Immediately after the surrender of New Orleans, Farragut had desired to proceed against the port of Mobile, Alabama, which was so strongly fortified that all attempts to close it had been in vain, and which was the only important port left open to the Confederates. But the government decided that Mobile could wait a while, and sent him, instead, to open the Mississippi. That task accomplished, the time had come for him to attempt the greatest of his career—greater, even, than his capture of New Orleans, and much more hazardous. In the spring of 1864, he was in the Gulf, preparing for the great enterprise.
Mobile harbor was defended by works so strong and well-placed that it was considered well-nigh impregnable. The Confederates had realized the importance of keeping this, their last port, open, so that they could communicate with the outer world, and had spared no pains to render it so strong that they believed no attack could subdue it. Two great forts, armed with heavy and effective artillery, guarded the entrance; the winding channel was filled with torpedoes, and in the inner harbor was a fleet of gunboats, and, most powerful of all, the big, ironclad ram, Tennessee. In charge of the Tennessee was the same man who had guided the Merrimac on her fatal visit to Hampton Roads, Franklin Buchanan, but the Tennessee was a much more powerful vessel than the Merrimac had ever been, and it was thought that nothing afloat could stand against her.
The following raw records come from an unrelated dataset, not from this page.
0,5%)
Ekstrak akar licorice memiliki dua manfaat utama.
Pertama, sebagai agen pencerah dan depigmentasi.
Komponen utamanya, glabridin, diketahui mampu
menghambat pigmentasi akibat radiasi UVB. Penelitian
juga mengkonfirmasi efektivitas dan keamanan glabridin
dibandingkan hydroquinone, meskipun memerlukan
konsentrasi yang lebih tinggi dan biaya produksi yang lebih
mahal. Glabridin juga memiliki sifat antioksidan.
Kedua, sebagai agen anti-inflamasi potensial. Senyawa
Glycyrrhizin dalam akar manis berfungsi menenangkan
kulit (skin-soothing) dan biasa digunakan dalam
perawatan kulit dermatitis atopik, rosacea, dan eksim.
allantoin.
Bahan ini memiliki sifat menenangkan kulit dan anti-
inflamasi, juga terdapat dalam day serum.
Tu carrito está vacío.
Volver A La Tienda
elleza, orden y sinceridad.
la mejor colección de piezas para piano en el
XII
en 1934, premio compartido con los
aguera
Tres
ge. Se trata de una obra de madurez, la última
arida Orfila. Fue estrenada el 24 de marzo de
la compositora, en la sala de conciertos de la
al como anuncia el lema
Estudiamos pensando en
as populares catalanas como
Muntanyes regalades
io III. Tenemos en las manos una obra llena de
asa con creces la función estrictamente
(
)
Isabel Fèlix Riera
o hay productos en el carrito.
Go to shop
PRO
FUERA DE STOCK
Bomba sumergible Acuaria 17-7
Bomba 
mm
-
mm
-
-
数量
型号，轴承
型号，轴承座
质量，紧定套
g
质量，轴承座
It was this position, then, which, at daybreak of August 5, 1864, Farragut sailed in to assault. His fleet consisted of four ironclad monitors, and fourteen wooden vessels, and his preparations were made most carefully, for he fully realized the gravity of the task before him. He himself was in his old flagship, the Hartford, and mounting into the rigging to be above the smoke, he was lashed fast there, so that he would not fall to the deck, in case a bullet struck him. The thought of that brave old leader taking that exposed position so that he might handle his fleet more ably will always be a thrilling one—and the event proved how wise he was in choosing it.
The word was given, and, at half past six in the morning, the monitors took their stations, while the wooden ships formed in column, the plan being for the monitors, with their iron sides, to steam in between the wooden ships and the forts, and so protect them as much as possible. The light vessels were lashed each to the left of one of the heavier ones, so that each pair of ships was given a double chance to escape, should one be rendered helpless by a shot in the boiler, or in some other vital portion of her machinery. The Brooklyn was at the head of the column, while the Hartford came second, and the others followed. In this order, the fleet advanced to the attack.
There was an unwonted stillness on the ships as they swung in towards the harbor mouth, for every man felt within him a vague unrest caused by one awful and mysterious peril, the torpedoes. For the forts, the gunboats, even the great ironclad, the men cared nothing—they had met such perils before—but lurking beneath the water was a horror not to be guarded against. They knew that these deadly mines were scattered along the channel through which they must make their way, and that any moment might be the end of some proud vessel.